Cockburn

Chambers's Encyclopaedia, Volume 3: Catarrh to Dion, p. 320–321

Cockburn, HENRY, Scottish judge, was born 26th October 1779, perhaps at Cockpen, but more probably in the Parliament Close of old Edinburgh. He entered the High School in 1787, and the university in 1793, 'being kept,' in his own words, 'nine years at two dead languages which we did not learn.' Dugald Stewart's lectures, then, 'were like the opening of the heavens,' they 'changed one's whole nature;' and through a debating club he became the companion of Jeffrey, Horner, and Brougham, from whom he imbibed Whig opinions, greatly to the annoyance of the hereditary Toryism of his family. He was called to the Scottish bar in 1800; and in 1807 his uncle, the all-powerful Lord Melville, gave him an advocate-deputeship—a non-political post, from which, on political grounds, he 'had the honour of being dismissed' in 1810. He rose, however, to share with Jeffrey the leadership of the bar, and with Jeffrey was counsel for three prisoners accused of sedition (1817-19). His powers were better adapted for success with a popular than with a professional tribunal. Simple, clear, and impressive, at times pathetic, humorous at times, and, when he pleased, eloquent, but always unaffected, always Scotch, he would urge his case with an earnestness and candour that was all but irresistible. A zealous supporter by pen as well as by tongue of parliamentary reform, he became Solicitor-general for Scotland under the Grey ministry in 1830; had the chief hand in drafting the Scottish Reform Bill; was elected Lord Rector of Glasgow University (1831); in 1834 was made, as Lord Cockburn, a judge of the Court of Session; and three years later a lord of justiciary. He died, 26th April 1854, at Bonally Tower, his beautiful home by the base of the Pentlands since his marriage in 1811, and was buried near Jeffrey in the Dean Cemetery, Edinburgh.

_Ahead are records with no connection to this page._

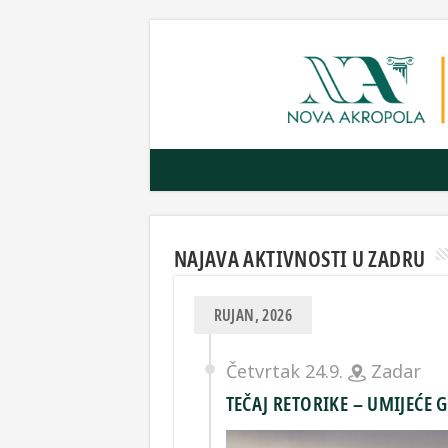
NAJAVA AKTIVNOSTI U ZADRU
RUJAN, 2026
Četvrtak 24.9.
Zadar
TEČAJ RETORIKE – UMIJEĆE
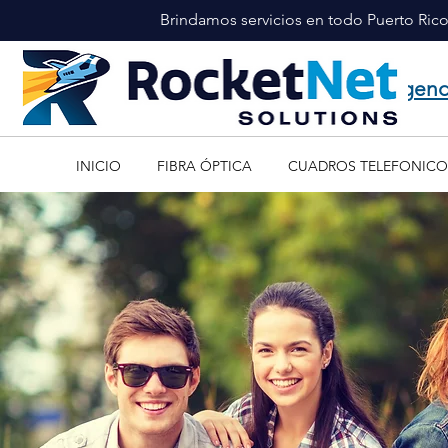
Brindamos servicios en todo Puerto Ric
¡Agend
INICIO
FIBRA ÓPTICA
CUADROS TELEFONICO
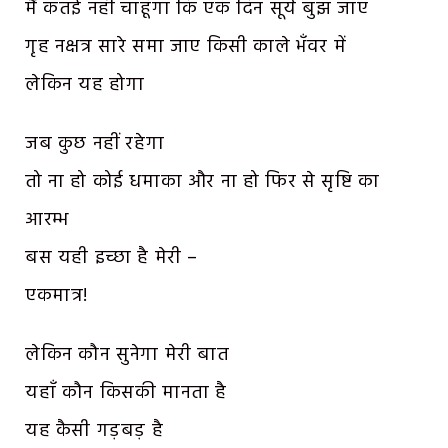
मैं कतई नहीं चाहूँगा कि एक दिन सूर्य बुझ जाए
गृह नक्षत्र सारे समा जाए किसी काले भँवर में
लेकिन यह होगा
जब कुछ नहीं रहेगा
तो ना हो कोई धमाका और ना हो फिर से सृष्टि का
आरम्भ
बस यही इच्छा है मेरी –
एकमात्र!
लेकिन कौन सुनेगा मेरी बात
यहाँ कौन किसकी मानता है
यह कैसी गड़बड़ है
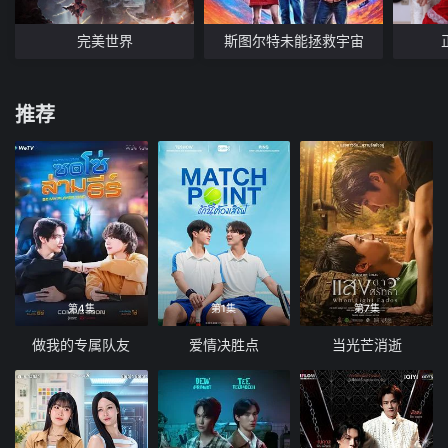
完美世界
斯图尔特未能拯救宇宙
推荐
第4集
第1集
第7集
做我的专属队友
爱情决胜点
当光芒消逝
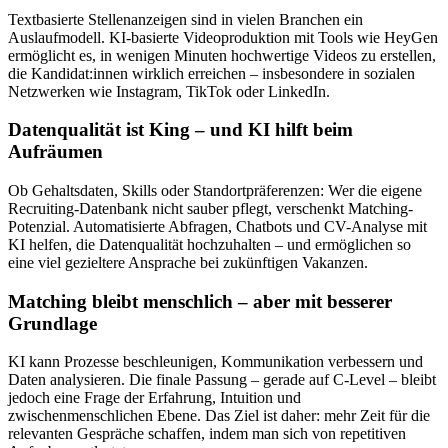
Textbasierte Stellenanzeigen sind in vielen Branchen ein
Auslaufmodell. KI-basierte Videoproduktion mit Tools wie HeyGen
ermöglicht es, in wenigen Minuten hochwertige Videos zu erstellen,
die Kandidat:innen wirklich erreichen – insbesondere in sozialen
Netzwerken wie Instagram, TikTok oder LinkedIn.
Datenqualität ist King – und KI hilft beim
Aufräumen
Ob Gehaltsdaten, Skills oder Standortpräferenzen: Wer die eigene
Recruiting-Datenbank nicht sauber pflegt, verschenkt Matching-
Potenzial. Automatisierte Abfragen, Chatbots und CV-Analyse mit
KI helfen, die Datenqualität hochzuhalten – und ermöglichen so
eine viel gezieltere Ansprache bei zukünftigen Vakanzen.
Matching bleibt menschlich – aber mit besserer
Grundlage
KI kann Prozesse beschleunigen, Kommunikation verbessern und
Daten analysieren. Die finale Passung – gerade auf C-Level – bleibt
jedoch eine Frage der Erfahrung, Intuition und
zwischenmenschlichen Ebene. Das Ziel ist daher: mehr Zeit für die
relevanten Gespräche schaffen, indem man sich von repetitiven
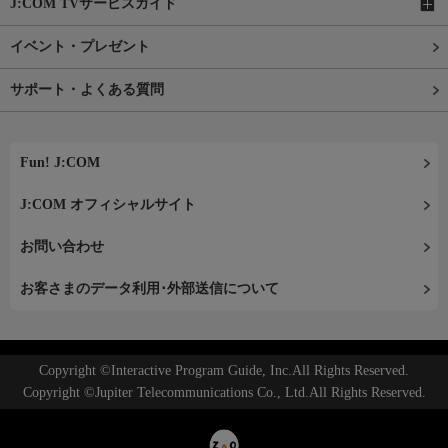
J:COM TVサービスガイド
イベント・プレゼント
サポート・よくある質問
Fun! J:COM
J:COM オフィシャルサイト
お問い合わせ
お客さまのデータ利用･外部送信について
Copyright ©Interactive Program Guide, Inc.All Rights Reserved.
Copyright ©Jupiter Telecommunications Co., Ltd.All Rights Reserved.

A heraldic illustration of a cockatrice, a mythical creature with the head, body, and feet of a cock, and the tail of a dragon.
Cockatrice:
in Heraldry.

Besides five or six pamphlets, and as many articles in the Edinburgh Review, dealing mostly with legal and parliamentary reform, Cockburn was author of an admirable Life of Jeffrey (1852), and of four posthumous works—Memorials of his Time (1856), Journal, 1831-44 (2 vols. 1874), Circuit Journeys (1888), and Examination of Trials for Sedition in Scotland (2 vols. 1888). The first three of these form a kind of autobiography, into which are woven characteristic anecdotes of old-world Scottish life, and graphic sketches of the men who composed the brilliant circle of Edinburgh society in the first four decades of the 19th century. Withal they illustrate his love of nature and veneration for antiquity.